Activity
Would you give again, exactly, the lines running from the line with "(but no room for productive uses)" to the end of the data below, both included?

Dataset content
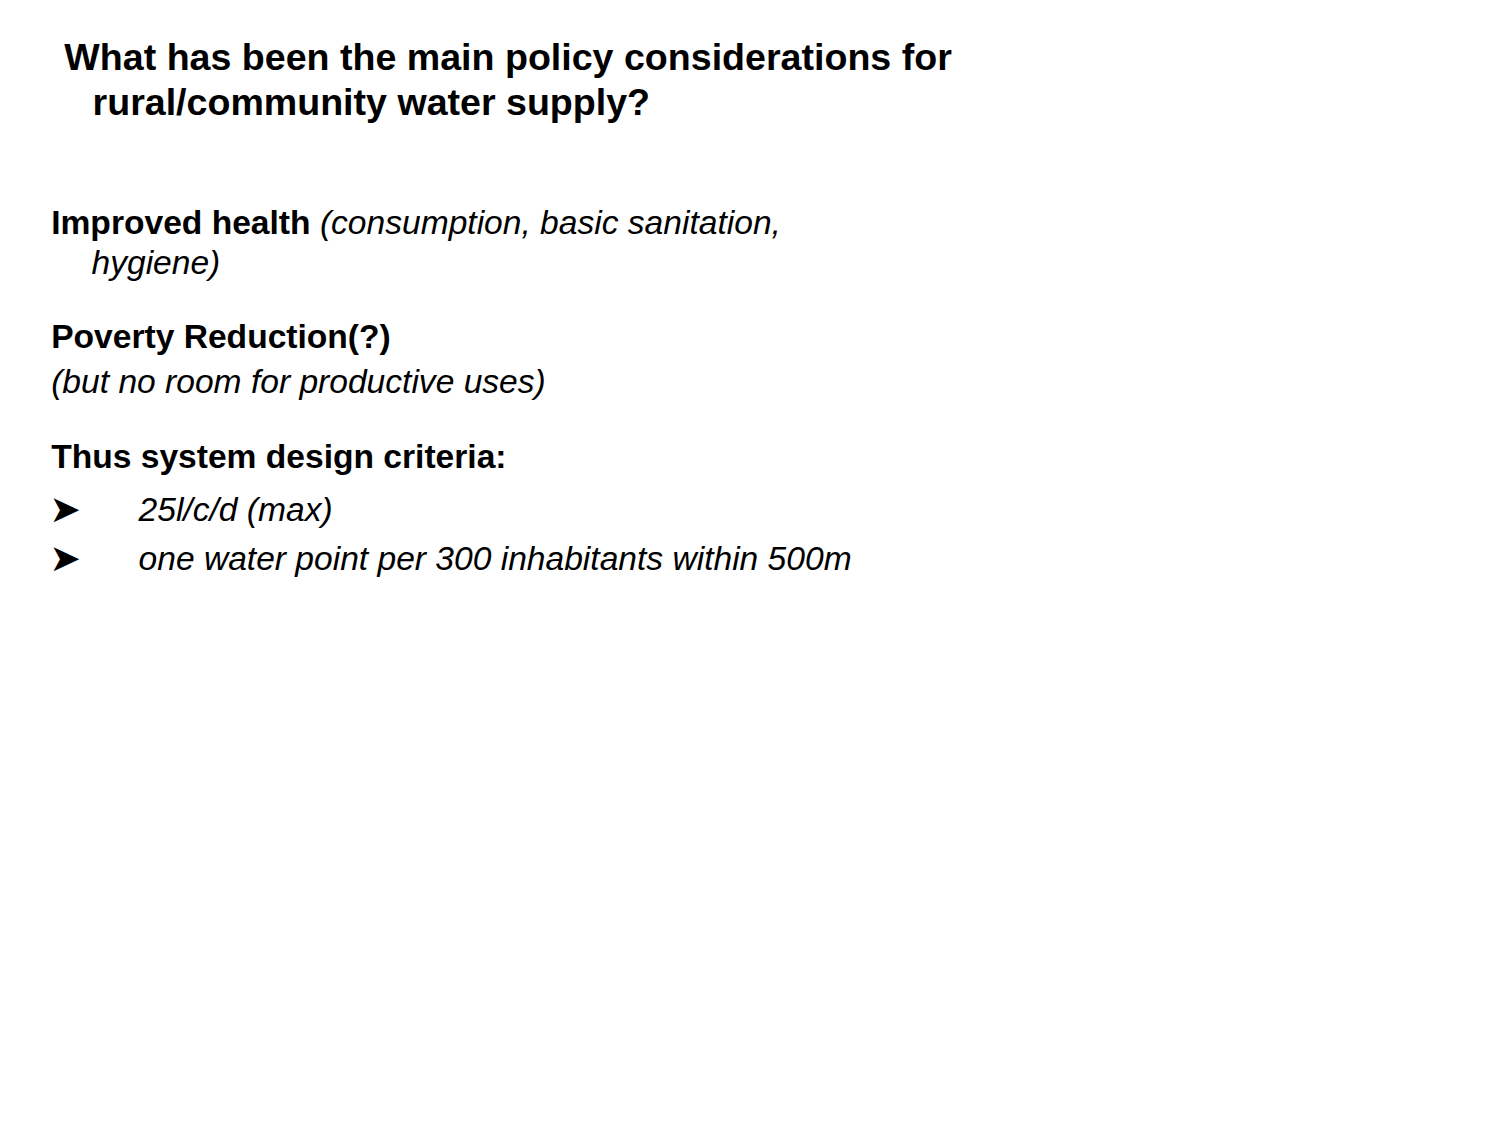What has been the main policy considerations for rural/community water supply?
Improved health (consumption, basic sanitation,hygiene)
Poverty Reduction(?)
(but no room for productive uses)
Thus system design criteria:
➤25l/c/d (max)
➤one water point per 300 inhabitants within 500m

Task result
(but no room for productive uses)
Thus system design criteria:
➤25l/c/d (max)
➤one water point per 300 inhabitants within 500m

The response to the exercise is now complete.